Sonntag, 11. November 2012

Mein Amazonen-Alphabet:
F wie fliegen

Die gute Nachricht vorneweg: Wir haben Flügel. Die bessere Nachricht gleich hinterher: Wir können fliegen.

Das ist nicht selbstverständlich. In manchen Ländern kürzt man uns noch heute die Flugfedern. In Lateinamerika zum Beispiel spart man sich auf diese Weise teure Volieren, denn die gestutzten Kumpels hocken flugunfähig auf einer kleinen Holzvorrichtung an der Hauswand oder werden im Bad auf der Handtuchstange gehalten. In den USA … tja, da hat man's bis heute noch nicht kapiert – wenn ich mir die entsprechenden Filmchen auf YouTube anschaue.

Hier in Deutschland war es früher auch nicht anders. Noch in den 80er Jahren saßen bei uns im Zoo Aras auf einem alten Baumstamm und flogen nicht weg – warum bloß? Doch immerhin hat sich mit der Verbreitung des Internets allmählich eine andere Haltung etabliert, und heute sollte es längst zum Standard gehören, dass man Papageien (und Vögeln überhaupt) nicht an den Federn schnibbelt.

Es ist nämlich ein populärer Irrtum, wenn man denkt, dass Papageien in Gefangenschaft nicht zu fliegen brauchten. Feinde sind nicht vorhanden, so die Meinung mancher Halter, das Futter kommt bequem per Napf, ohne dass es weit entfernt gesucht werden müsste, und was dann noch übrig bleibt an Bedarf zur Überwindung räumlicher Unterschiede, das lässt sich gut erledigen, indem der Vogel zu Fuß geht oder sich tragen lässt.

VERFÜGBARE DATEN:
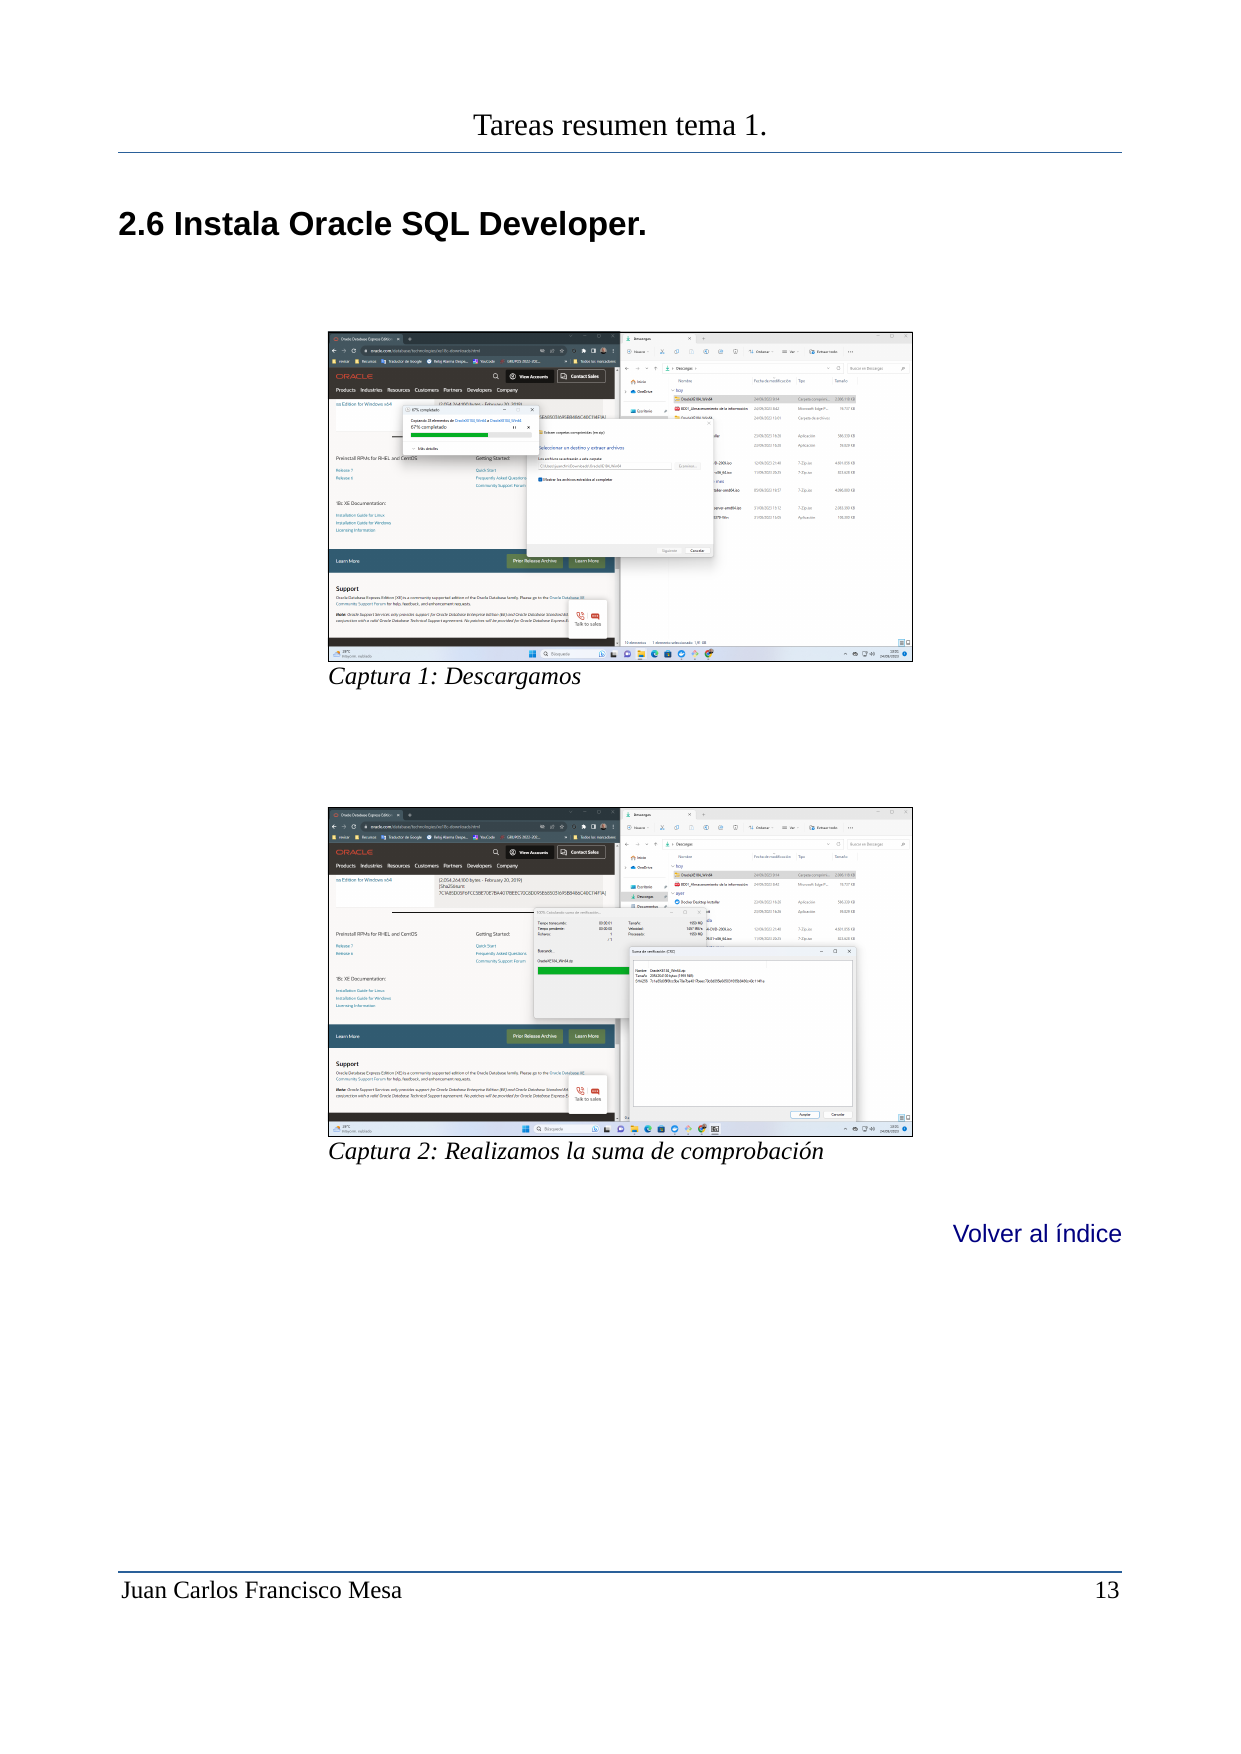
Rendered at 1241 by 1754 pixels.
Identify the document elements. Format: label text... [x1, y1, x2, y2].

subtitle 2.6 Instala Oracle SQL Developer. [118, 204, 1122, 242]
picture [329, 808, 912, 1136]
text Volver al índice [118, 1219, 1122, 1248]
text Captura 1: Descargamos [328, 662, 912, 689]
picture [329, 333, 912, 661]
text Captura 2: Realizamos la suma de comprobación [328, 1137, 912, 1164]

AUFGABEN:
- a) Beantworte zum vorliegenden Text folgende Fragen:
(i) Wo werden Vögel mit gekürzten Flugfedern in Lateinamerika gehalten?
(ii) Worauf saßen in den 80er Jahren die Aras im Zoo?
(iii) Womit hat sich allmählich eine andere Haltung etabliert?
- b) Schreibe die Einträge unter „Verfügbare Daten“ als CSV mit den Spalten „Anfrage“ und „Antwort“ um: eine Zeile pro Eintrag, jedes Feld in Anführungszeichen, Zeilenumbrüche durch Leerzeichen ersetzt. Lass die Bilder dabei weg.

ANTWORTEN:
- a)
(i) Auf einer kleinen Holzvorrichtung an der Hauswand oder im Bad auf der Handtuchstange.
(ii) Auf einem alten Baumstamm.
(iii) Mit der Verbreitung des Internets.

- b)
Anfrage,Antwort
"Rendered at 1241 by 1754 pixels. Identify the document elements. Format: label text... [x1, y1, x2, y2].","subtitle 2.6 Instala Oracle SQL Developer. [118, 204, 1122, 242] picture [329, 808, 912, 1136] text Volver al índice [118, 1219, 1122, 1248] text Captura 1: Descargamos [328, 662, 912, 689] picture [329, 333, 912, 661] text Captura 2: Realizamos la suma de comprobación [328, 1137, 912, 1164]"